Yürüyüş, o güne kadar duygu, fikir ve edebiyat alanında sessizce gelişen Türk milliyetçiliği ülküsünün ilk aksiyonudur.
Ankara Valisi Nevzat Tandoğan, yürüyüşe katılan kalabalığın üzerine atlı polisleri sürer. Birçok kişi yaralanır ve sakat kalır. Yüzlerce kişi tutuklanır. İçlerinde 24 kişi mahkemeye verilir. Mahkeme; sonraki yıllarda, 1944 Irkçılık-Turancılık Dâvası olarak anılır. Duruşmalarda, sanık sandalyesine oturtulan mazlumlara haksızlıklar yapılır, duruşma saatleri dışında, tabutluk denilen hücrelerde işkencelere maruz tutulur.
Başlangıçta Türk milliyetçileri, o acı günleri, hüzünle anmak için toplanıyorlardı. Dâvanın mağdurlarının tamamı uzun yıllar sonra suçsuz bulunup beraat edince, toplantılar bayram günü kutlamalarına dönüştü. Adına Türkçüler Bayramı denildi. 1988 yılı kutlamalarında merhum Başbuğ Alparslan Türkeş, "Türkçülük" kelimesinin ırkçılık kavramını çağrıştırdığını belirterek, 3 Mayıs için "Milliyetçiler Günü" denilmesinin uygun olacağını söylemişti.
1944 Irkçılık Turancılık dâvasının duruşmaları, Türk milliyetçilerinin inanç, cesaret ve yüksek ahlâk anlayışı ile vatanseverlik konularında imtihanı olmuştur.
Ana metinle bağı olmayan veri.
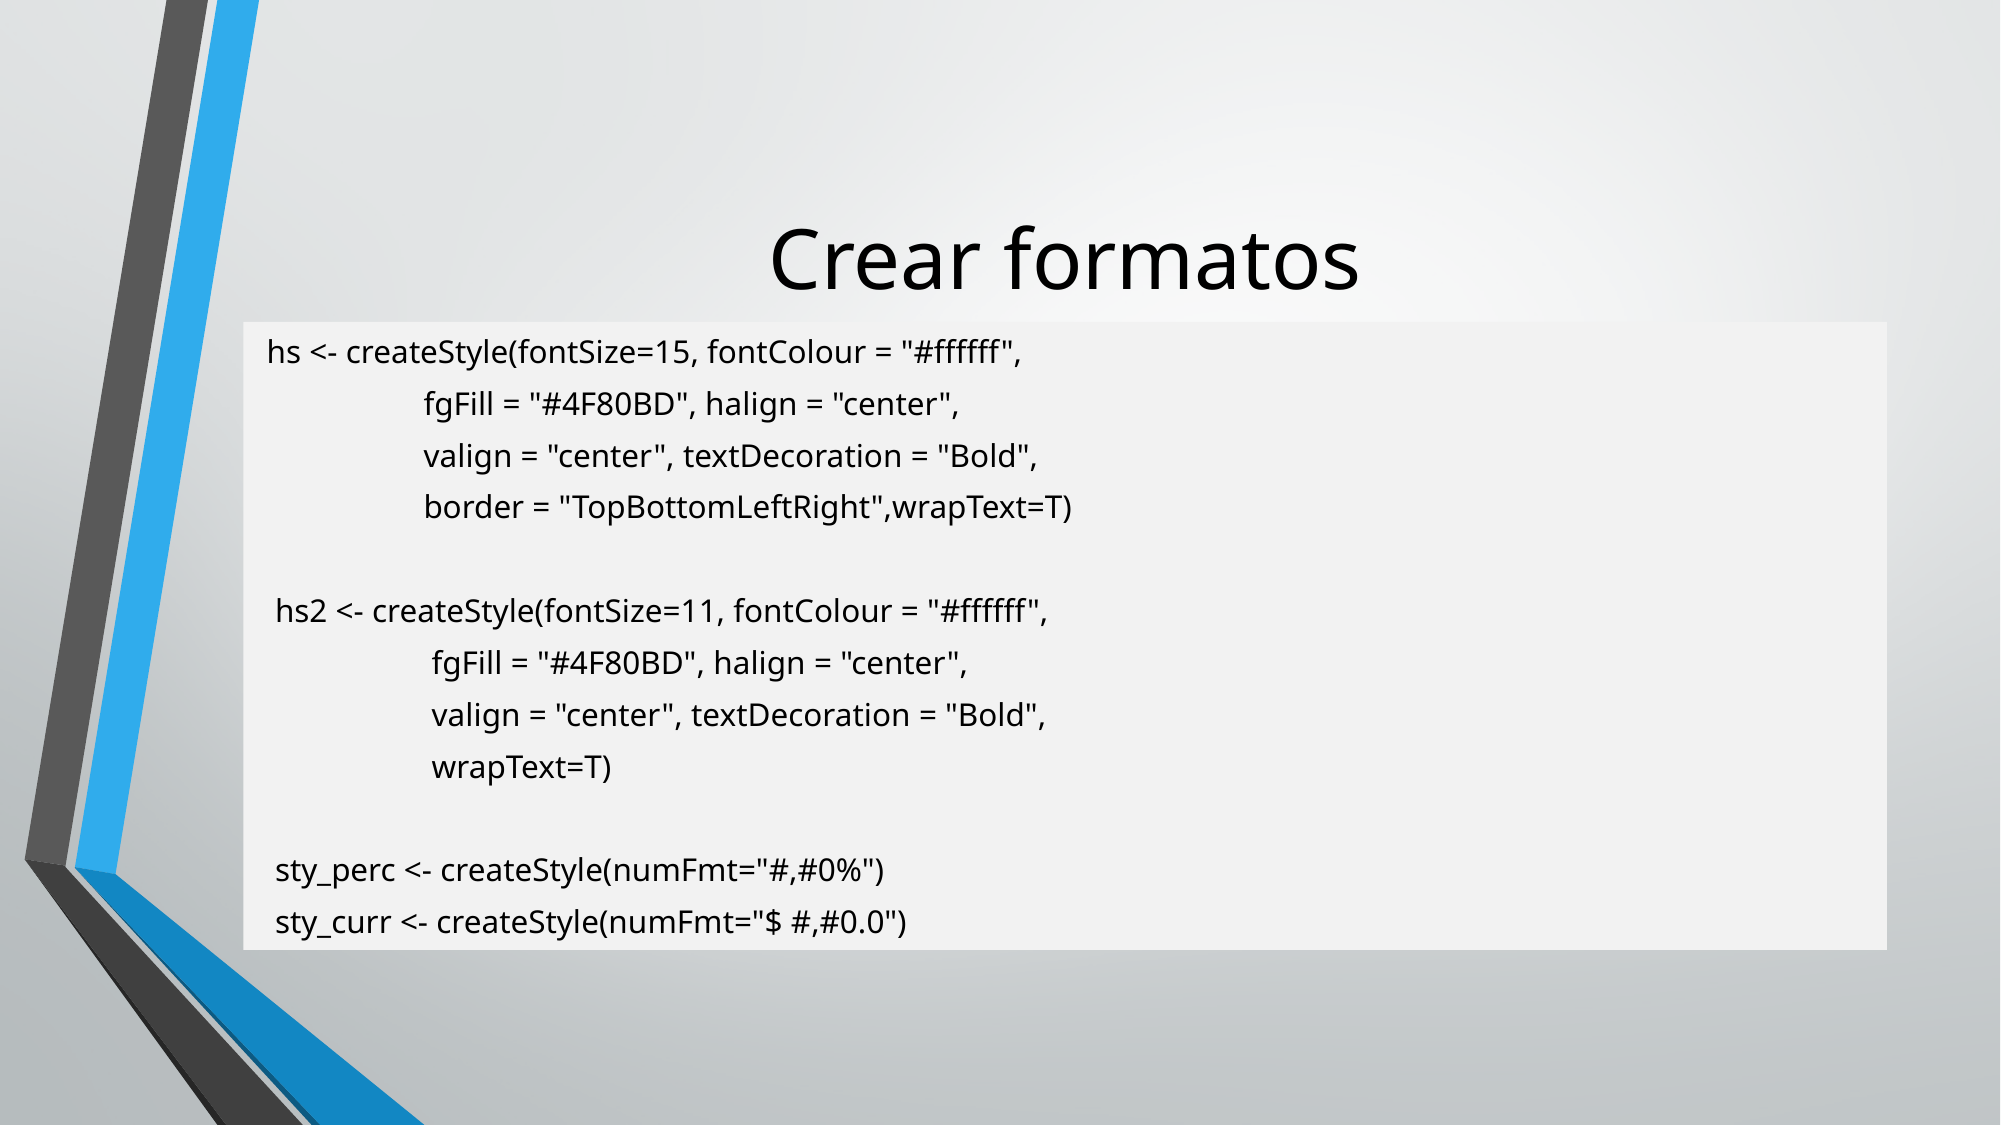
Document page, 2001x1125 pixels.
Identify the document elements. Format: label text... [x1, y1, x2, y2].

title Crear formatos [243, 112, 1887, 321]
list hs <- createStyle(fontSize=15, fontColour = "#ffffff", fgFill = "#4F80BD", halign = "center", valign = "center", textDecoration = "Bold", border = "TopBottomLeftRight",wrapText=T) hs2 <- createStyle(fontSize=11, fontColour = "#ffffff", fgFill = "#4F80BD", halign = "center", valign = "center", textDecoration = "Bold", wrapText=T) sty_perc <- createStyle(numFmt="#,#0%") sty_curr <- createStyle(numFmt="$ #,#0.0") [243, 321, 1887, 950]
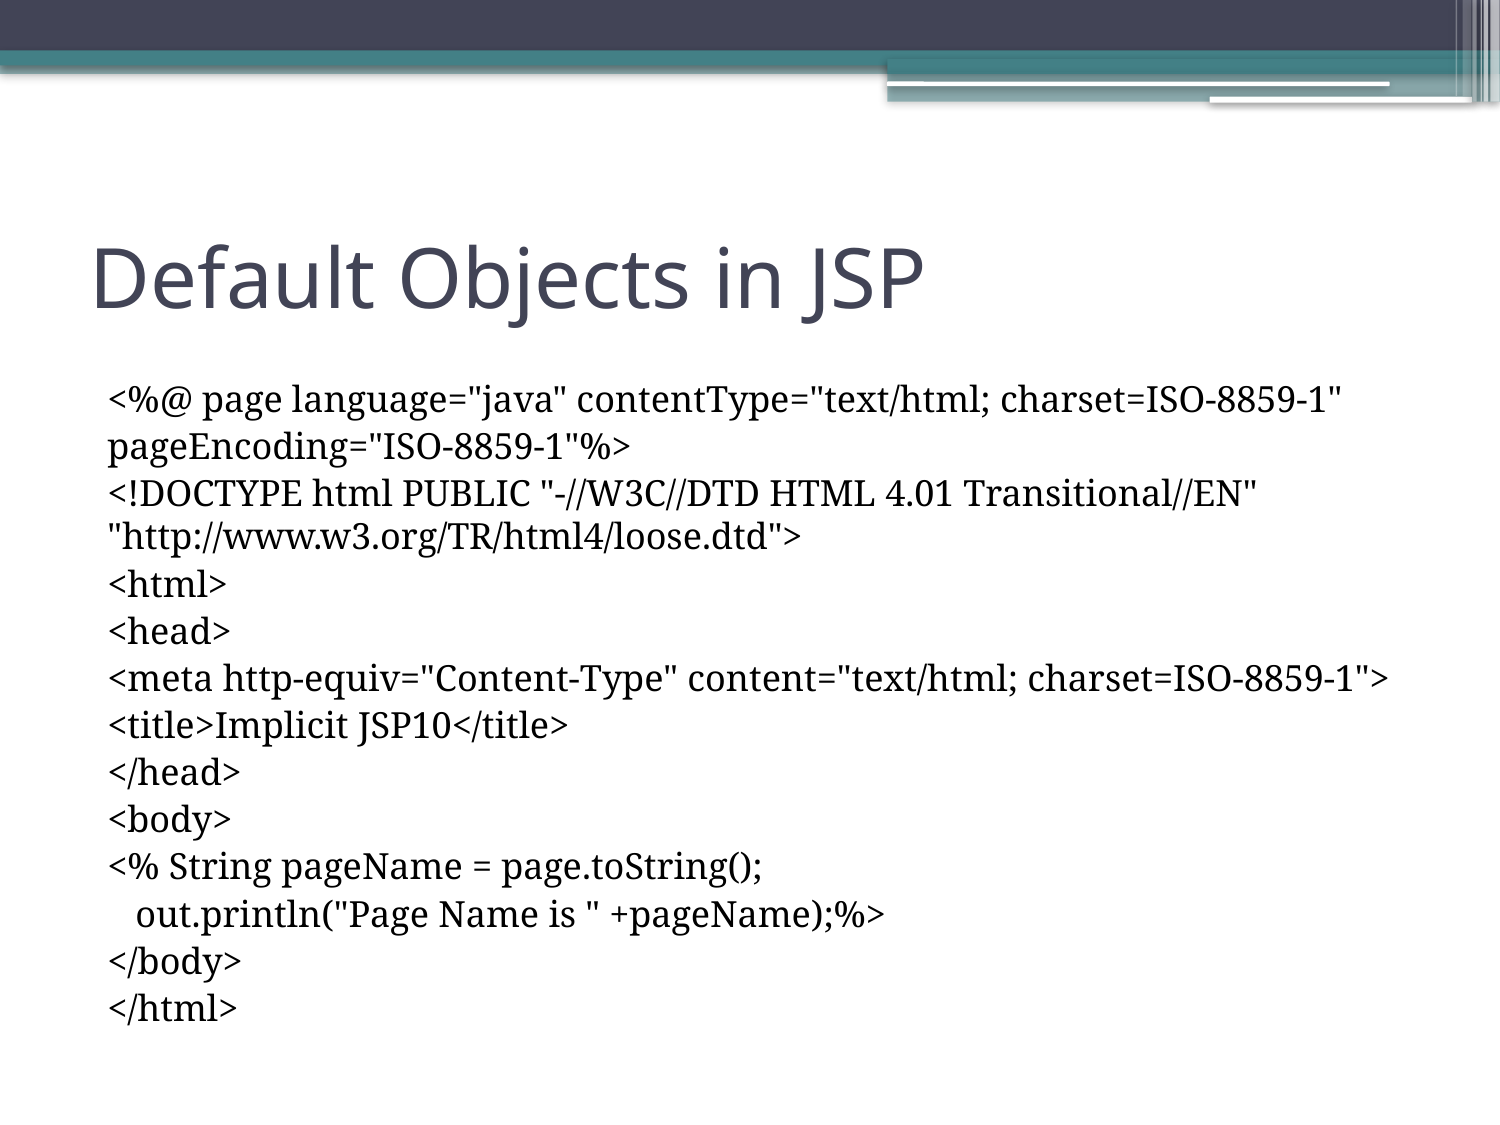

Her yıl o imtihanda elde edilen üstün başarı kutlanmaktadır.
Ulu dağlar zirvesinde, asaletin ve temizliğin timsali bembeyaz karlar gibi beklemekte olan Türk milliyetçiliği ülküsü, 3 Mayıs 1944'te küçücük bir kıpırdanışla büyüyen çığ oldu. Zararlı ideolojiler o çığın altında ezildiler. Belki yok olmadılar. Fakat Türkiye’mizin geleceğini tümü ile etkileme imkânlarını bulamadılar.